(28 days)
A pre-processing registration tool for use with other stereotactic surgical and neurosurgical treatment planning systems.
ImageFusion 2.0, aids in identification of brain tumors prior to radiotherapy or stereotactic neurosurgical treatment planning. ImageFusion 2.0 has been enhanced to allow fusion of MR/MR images, in addition to CT/CT and CT/MR fusions that the previous version was capable of performing. The fusion process is based on the matching of bone or intensity and does not rely on matching of stereotactic rods or image slices. Therefore, a non-stereotactic MR or CT image can be re-sampled according to the stereotactic coordinates of the reference CT or MR image and further used in a stereotactic capacity.
ImageFusion 2.0 is image registration software for fusing a pair of 3D image sets. Both the reference and secondary image sets can be CT or MR images. The MR scans can be T1-weighted or non T1-weighted.
Here's an analysis of the provided text regarding the acceptance criteria and study for ImageFusion 2.0:
The provided 510(k) summary for ImageFusion 2.0 is quite succinct regarding the depth of performance testing.

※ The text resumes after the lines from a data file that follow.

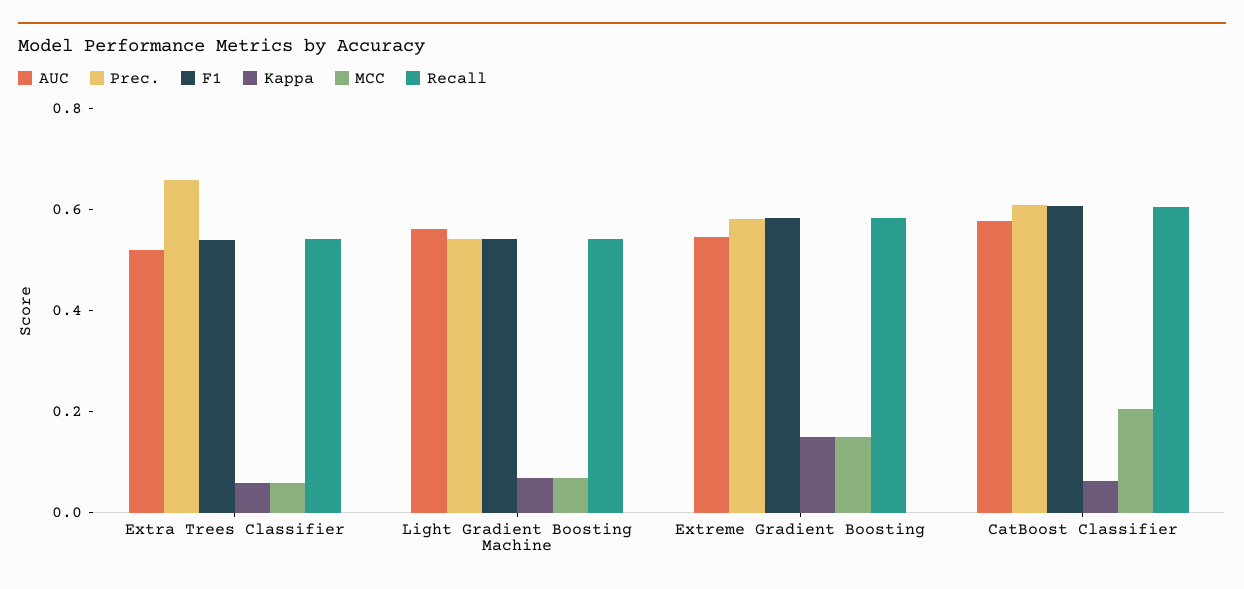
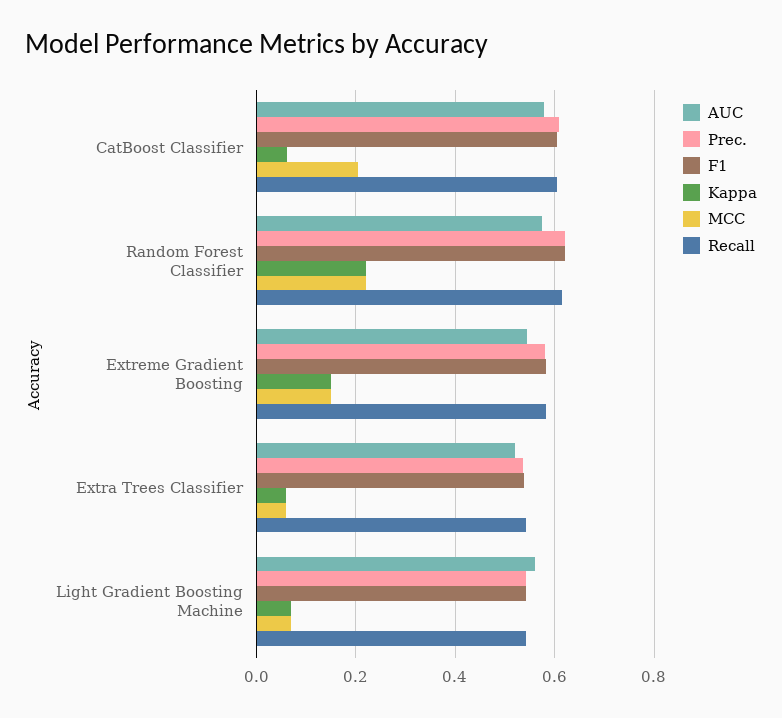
  {
    "AUC": {
      "Extra Trees Classifier": 0.52,
      "Light Gradient Boosting Machine": 0.56,
      "Extreme Gradient Boosting": 0.54,
-     "CatBoost Classifier": 0.58
+     "CatBoost Classifier": 0.58,
+     "Random Forest Classifier": 0.58
    },
    "Prec.": {
-     "Extra Trees Classifier": 0.65,
+     "Extra Trees Classifier": 0.54,
      "Light Gradient Boosting Machine": 0.54,
      "Extreme Gradient Boosting": 0.58,
-     "CatBoost Classifier": 0.6
+     "CatBoost Classifier": 0.6,
+     "Random Forest Classifier": 0.62
    },
    "F1": {
      "Extra Trees Classifier": 0.54,
      "Light Gradient Boosting Machine": 0.54,
      "Extreme Gradient Boosting": 0.58,
-     "CatBoost Classifier": 0.6
+     "CatBoost Classifier": 0.6,
+     "Random Forest Classifier": 0.62
    },
    "Kappa": {
      "Extra Trees Classifier": 0.06,
      "Light Gradient Boosting Machine": 0.06,
      "Extreme Gradient Boosting": 0.14,
-     "CatBoost Classifier": 0.06
+     "CatBoost Classifier": 0.06,
+     "Random Forest Classifier": 0.22
    },
    "MCC": {
      "Extra Trees Classifier": 0.06,
      "Light Gradient Boosting Machine": 0.06,
      "Extreme Gradient Boosting": 0.14,
-     "CatBoost Classifier": 0.2
+     "CatBoost Classifier": 0.2,
+     "Random Forest Classifier": 0.22
    },
    "Recall": {
      "Extra Trees Classifier": 0.54,
      "Light Gradient Boosting Machine": 0.54,
      "Extreme Gradient Boosting": 0.58,
-     "CatBoost Classifier": 0.6
+     "CatBoost Classifier": 0.6,
+     "Random Forest Classifier": 0.62
    }
  }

It focuses on verifying the accuracy of image registration and the functionality of key features.
1. Table of Acceptance Criteria and Reported Device Performance
Acceptance Criteria | Reported Device Performance |
---|---|
Primary: Accurate registration of MR images in stereotactic CT space. | Average Accuracy: Approximately 1.7 mm for landmark registration. |
Primary: Maximum accuracy for individual landmarks during MR image registration in stereotactic CT space. | Maximum Accuracy: Approximately 2.9 mm for individual landmarks. |
Secondary (System & Unit Testing): Bone segmentation accuracy | Verified to be accurate through system and unit testing. |
Secondary (System & Unit Testing): Intensity match accuracy | Verified to be accurate through system and unit testing. |
Secondary (System & Unit Testing): Landmark alignment accuracy | Verified to be accurate through system and unit testing. |
2. Sample size used for the test set and the data provenance
The document does not explicitly state the sample size used for the test set or the data provenance (e.g., number of patient images, type of images, country of origin, retrospective/prospective). It only refers to "system testing" and "unit testing" without providing these details.

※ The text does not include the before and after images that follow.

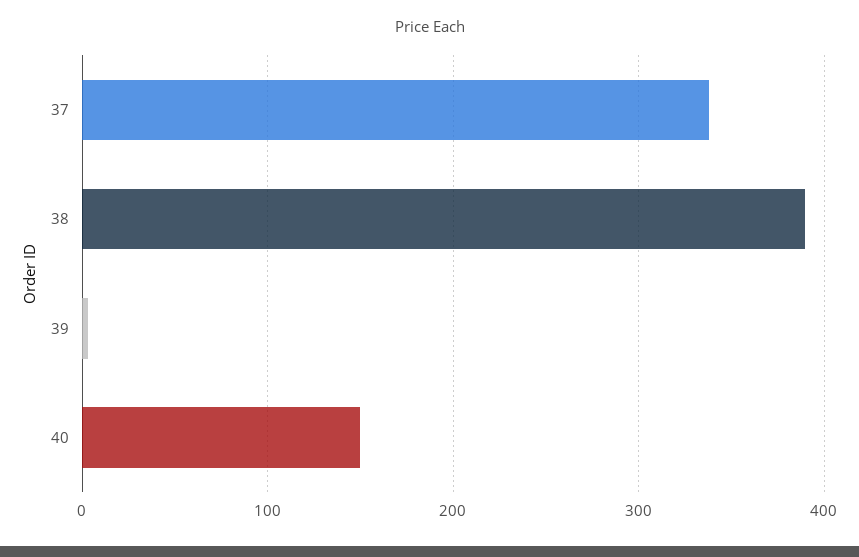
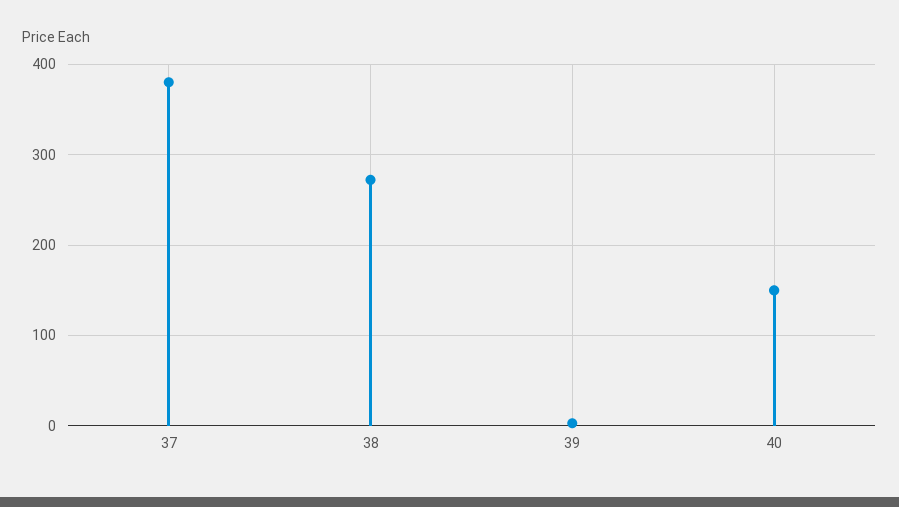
  {
-   "37": 340,
+   "37": 380,
-   "38": 390,
+   "38": 270,
    "39": 0,
    "40": 150
  }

3. Number of experts used to establish the ground truth for the test set and the qualifications of those experts
The document does not provide information on the number of experts used or their qualifications for establishing ground truth. The accuracy metrics (1.7 mm on average, 2.9 mm maximum) imply a quantitative measurement, but the method of establishing the "true" registration for comparison is not detailed.
4. Adjudication method for the test set
The document does not describe any adjudication method (e.g., 2+1, 3+1).

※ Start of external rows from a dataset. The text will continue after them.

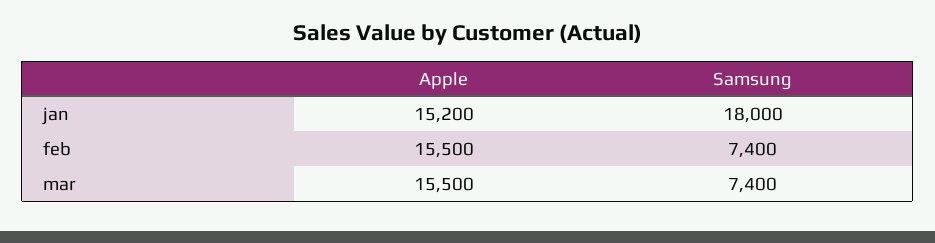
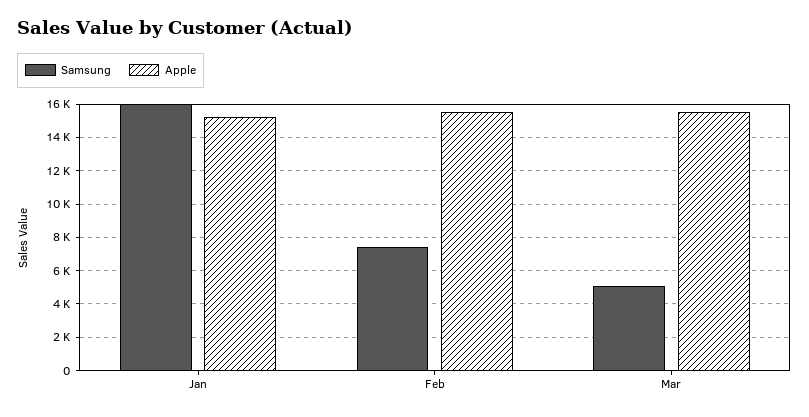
  {
    "Apple": {
      "jan": 15200,
      "feb": 15500,
      "mar": 15500
    },
    "Samsung": {
-     "jan": 18000,
+     "jan": 16000,
      "feb": 7400,
-     "mar": 7400
+     "mar": 5000
    }
  }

5. If a multi-reader multi-case (MRMC) comparative effectiveness study was done, and the effect size of how much human readers improve with AI vs without AI assistance
No, a multi-reader multi-case comparative effectiveness study was not conducted or reported. The device is a "pre-processing registration tool" and its performance is measured in terms of registration accuracy, not its impact on human reader performance.
6. If a standalone (i.e., algorithm only without human-in-the-loop performance) was done
Yes, the reported performance appears to be a standalone (algorithm only) assessment of the ImageFusion 2.0 system's ability to register images. The mentioned accuracy figures (1.7 mm on average, 2.9 mm maximum) are for the device's output itself.
7. The type of ground truth used
The document does not explicitly state the type of ground truth used. The accuracy metrics (mm) suggest that the ground truth for registration was likely established through a method that allows for quantitative comparison of spatial alignment, perhaps manual landmark identification by experts or a gold-standard registration method. It's not stated if it's based on pathology or outcomes data.
8. The sample size for the training set
The document does not provide any information about the sample size used for the training set.
9. How the ground truth for the training set was established
The document does not provide any information on how the ground truth for the training set was established. Given the age of the submission (1999) and the nature of the device, it's possible that the "training" (development and refinement) of the algorithms for bone segmentation, intensity match, and landmark alignment was done using internal development data or established image processing techniques rather than a formal, large-scale supervised learning approach with explicitly defined ground truth for a training set.
§ 892.5050 Medical charged-particle radiation therapy system.
(a)
Identification. A medical charged-particle radiation therapy system is a device that produces by acceleration high energy charged particles (e.g., electrons and protons) intended for use in radiation therapy. This generic type of device may include signal analysis and display equipment, patient and equipment supports, treatment planning computer programs, component parts, and accessories.(b)
Classification. Class II. When intended for use as a quality control system, the film dosimetry system (film scanning system) included as an accessory to the device described in paragraph (a) of this section, is exempt from the premarket notification procedures in subpart E of part 807 of this chapter subject to the limitations in § 892.9.